Désormais il sommeille un petit constitutionaliste dans le cœur de chaque Français. S’il y a un article de la Constitution qui est célèbre et honni, c’est bien l’article 49 alinéa 3, en vertu duquel un texte de loi peut, même s’il n’est pas soumis au vote de l’Assemblée nationale, être « considéré comme adopté »
Fondamentalement anti-démocratique, l’usage du 49al3 avait été écarté dès juin 2024 par le Nouveau Front Populaire qui envisageait de gouverner sans ce passage en force. Le Gouvernement Lecornu, très minoritaire, a concédé au NFP le non-recours au 49 al.3 pour ouvrir un chemin législatif reconnaissant l’autorité de l’Assemblée nationale. Cette avancée dans la « culture démocratique » de la Ve République ne signifie pas pour autant la fin de la monarchie présidentielle, comme la suite le démontre.
La Déclaration des droits de l’Homme proclamait en 1789 que « Tous les citoyens ont le droit de constater, par eux-mêmes ou par leurs représentants, la nécessité de la contribution publique, de la consentir librement, d'en suivre l'emploi, et d'en déterminer la quotité, l'assiette, le recouvrement et la durée ». La mainmise citoyenne sur le budget de l’Etat est l’aboutissement et peut-être même la définition de la souveraineté du peuple.
Les forces d’argent ne l’entendent pas ainsi. Le capitalisme Français repose sur la commande publique, sur l’endettement public, et sur la distribution inégalitaire du poids des contributions. Il milite pour que l’Etat achète ses produits, mais aussi pour que l’impôt soit payé par des millions de travailleurs plutôt que par les centimillionaires et les milliardaires.

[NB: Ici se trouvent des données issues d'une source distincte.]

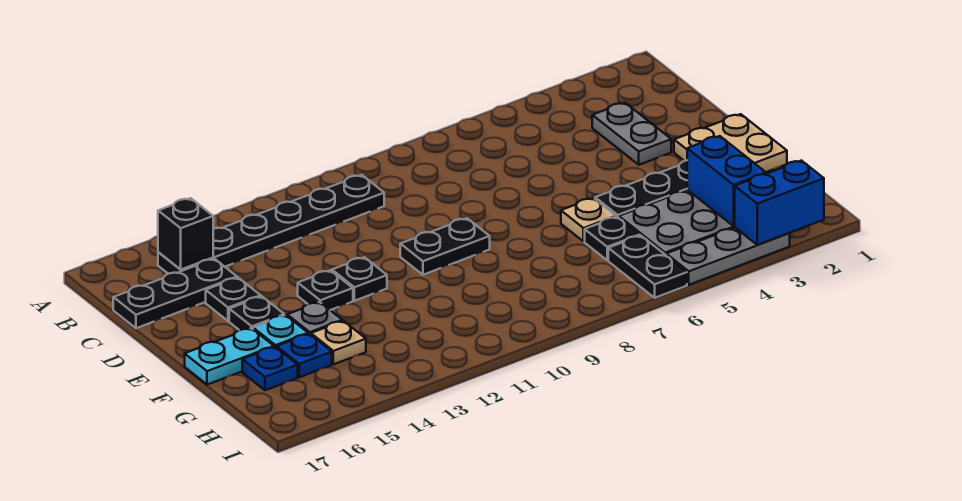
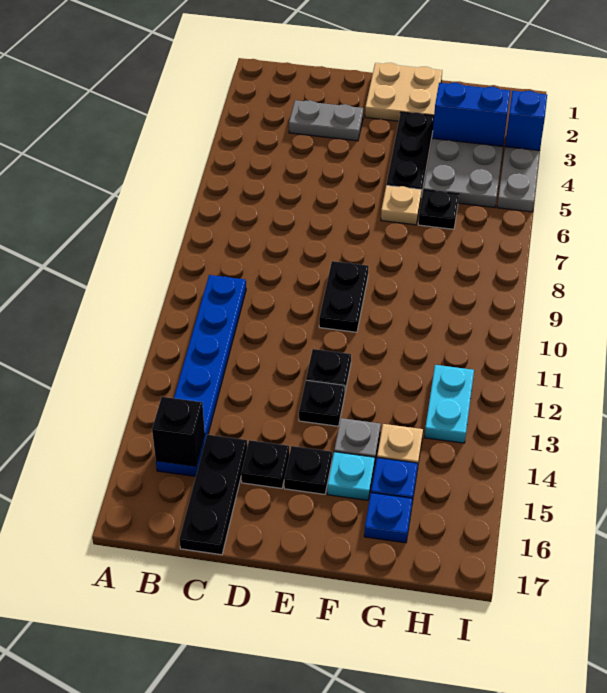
black 1x6 plate [158,175,384,274] -> blue 1x6 plate [156,275,246,476]
cyan 1x2 plate [185,328,274,385] -> cyan 1x2 plate moved to [424,365,474,443]
black 1x2 plate [608,236,687,298] -> none
blue 1x2 brick [735,161,824,245] -> blue 1x1 brick [505,91,547,151]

La Nouveau Front Populaire allait changer cela. C’est pour cela qu’Emmanuel Macron a conservé le pouvoir politique après avoir perdu les élections de 2024. C’est pour qu’on ne touche pas au grisbi. Avec l’aide du Rassemblement National, il a trouvé une majorité de députés pour s’opposer à la Taxe Zucman et même à ses versions plus allégées. Mais cette alliance de fond n’ira pas jusqu’à un vote, par le RN, de la Loi de Finances 2026, car le RN pense pouvoir gagner des élections anticipées.
Si l’on voit bien la logique de l’extrême-droite, on peine à voir le plan de la gauche dans l’hypothèse d’une dissolution. Uni, le NFP a obtenu 192 députés. Divisés, nous serions moins. Certains groupes parlementaires perdraient plus que d’autres, certes. L'élection législative partielle dans le Loiret nous en a donné un nouvel exemple. La candidature unitaire portée par le PS a obtenu 27%, cad 20 points de plus que LFI qui a obtenu 7% (en recul par rapport à son score de 2017). Aucun candidat de gauche n'accède donc au second tour. En cas de dissolution, la gauche divisée serait globalement en recul.

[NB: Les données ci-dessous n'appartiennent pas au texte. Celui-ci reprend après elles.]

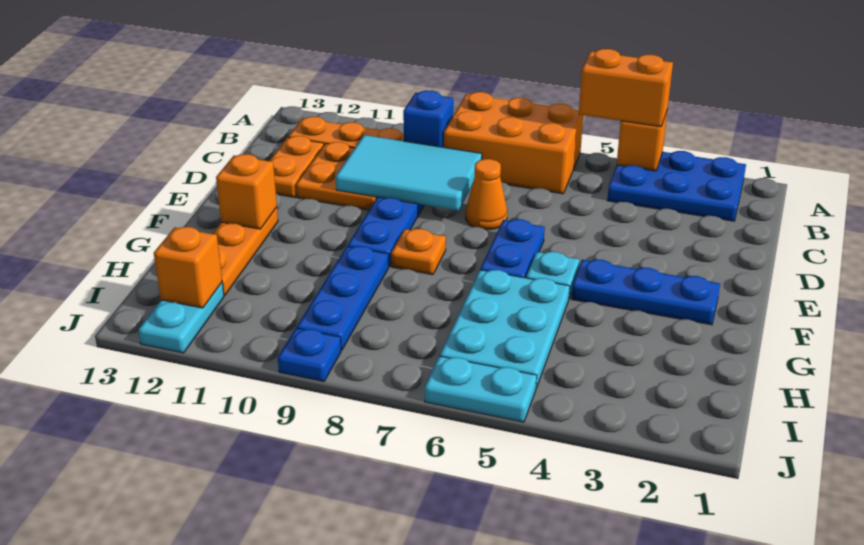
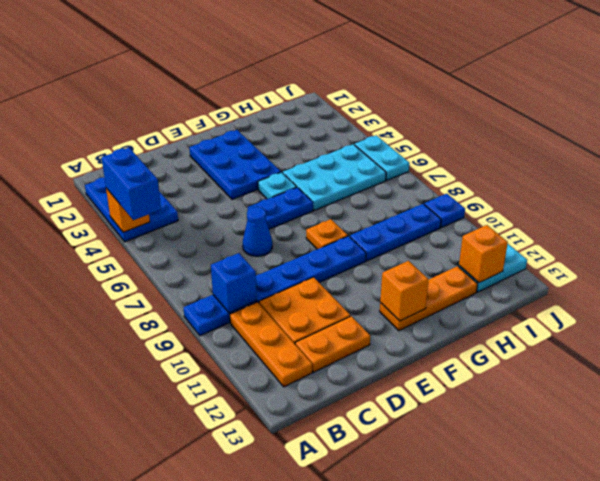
orange 1x2 brick [579,49,673,127] -> blue 1x2 brick [101,148,161,220]
orange 2x3 brick [444,92,583,194] -> none
cyan 2x3 tile [336,135,482,211] -> none
orange 1x1 cone [466,159,507,230] -> blue 1x1 cone [243,207,272,256]
blue 1x3 plate [571,260,720,325] -> blue 2x3 plate [189,130,281,199]

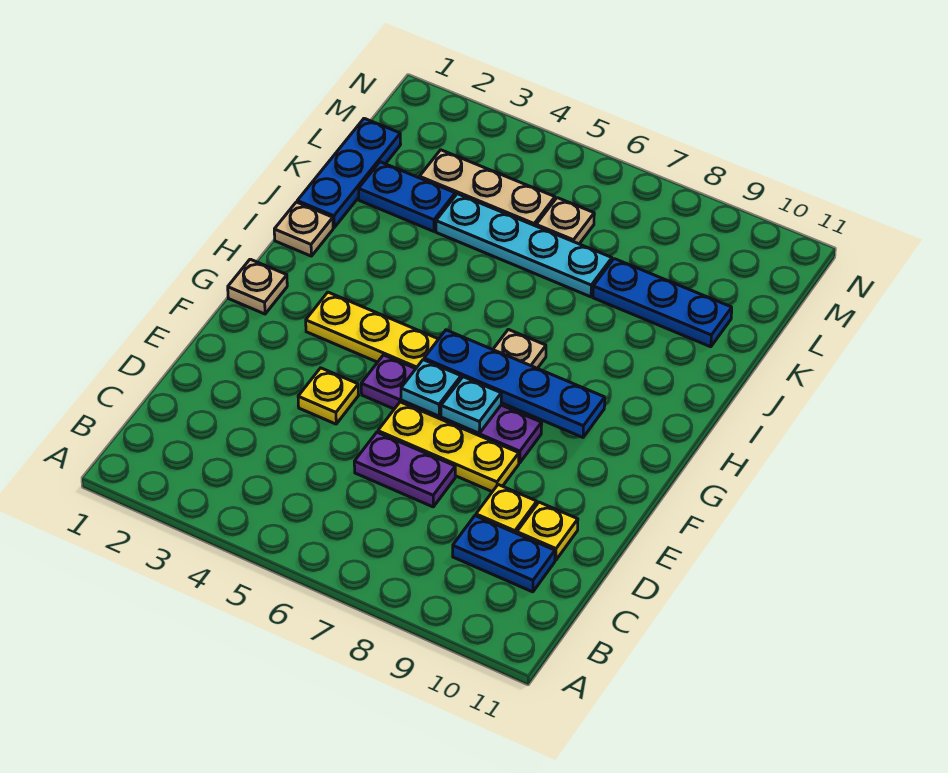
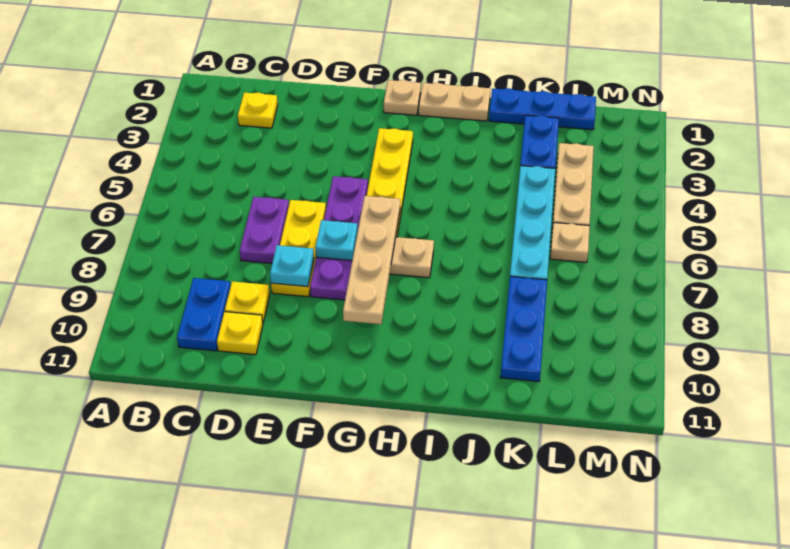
yellow 1x1 plate [298,368,359,424] -> yellow 1x1 plate moved to [238,92,278,128]
cyan 1x1 plate [401,360,461,416] -> cyan 1x1 plate moved to [270,245,314,287]
blue 1x4 plate [424,330,605,437] -> tan 1x4 plate [343,196,400,324]
tan 1x1 plate [274,202,333,256] -> tan 1x2 plate [419,83,490,121]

Le vote ou non de la Motion de Censure consécutive au 49al3 budgétaire sera un moment déstabilisateur pour la gauche. Bien sûr on comprend que dans un régime institutionnel qui refuse de reconnaître le résultat des élections, un député se focalise sur ce qu’il peut gagner concrètement, ou sur ce qu’il peut éviter comme calvaire supplémentaire au peuple travailleur. Ce que fait le PS n’est pas en soi illogique. Mais il en ressort un sentiment profond d’injustice, de frustration, et même de colère. Ce Gouvernement est illégitime. Il n’aurait jamais dû être nommé. Il n’aurait jamais dû avoir la plume pour écrire le budget.

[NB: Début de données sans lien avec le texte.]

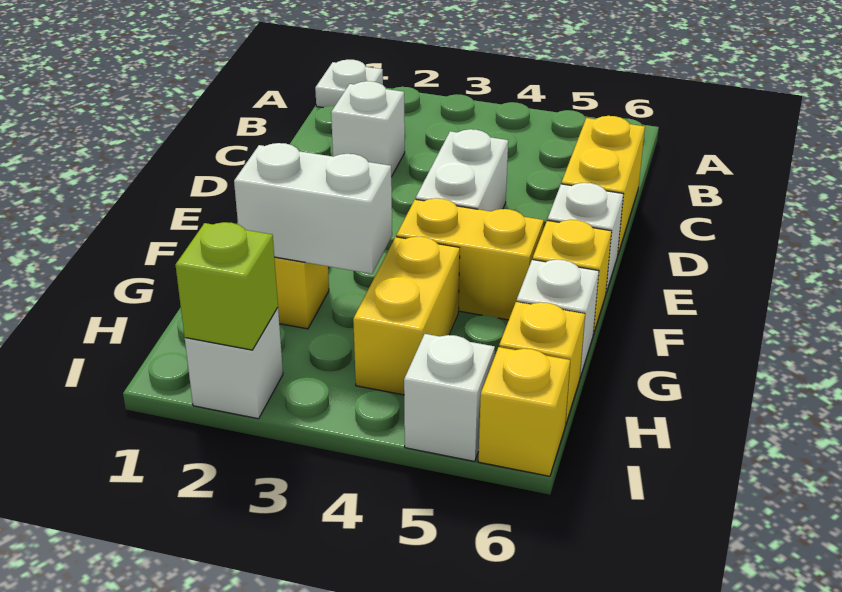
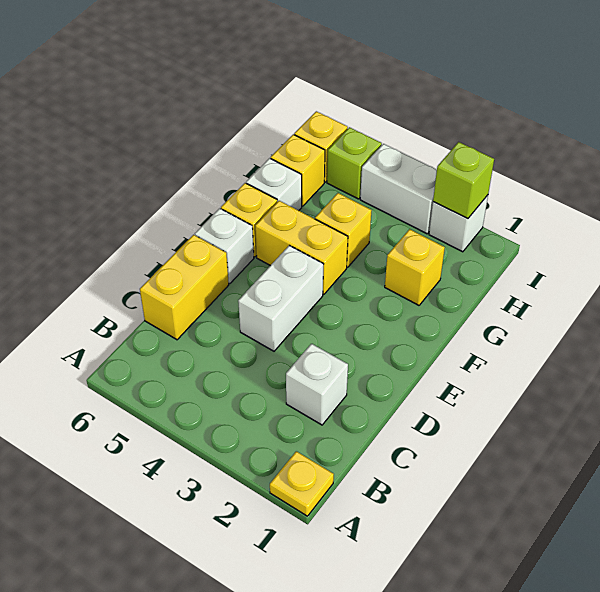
white 1x1 plate [315,60,383,108] -> yellow 1x1 plate [270,451,334,516]
white 1x2 brick [234,143,392,274] -> white 1x2 brick moved to [360,144,437,234]
yellow 1x2 brick [353,237,460,395] -> yellow 1x1 brick [315,193,372,268]
white 1x1 brick [404,334,495,461] -> lime 1x1 brick [327,127,382,199]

C’est pour cela que les deputé·es de L’APRÈS, ainsi que le groupe écologiste et social, voteront pour la censure.
Censurer est le pouvoir et le devoir des députés, tout autant que la préparation de l’après. L’après Lecornu, l’après Macron, l’après Ve République. Dans cette période instable et repoussante, restons fermement arrimés à ce qui sera la clef des réussites futures : l’unité.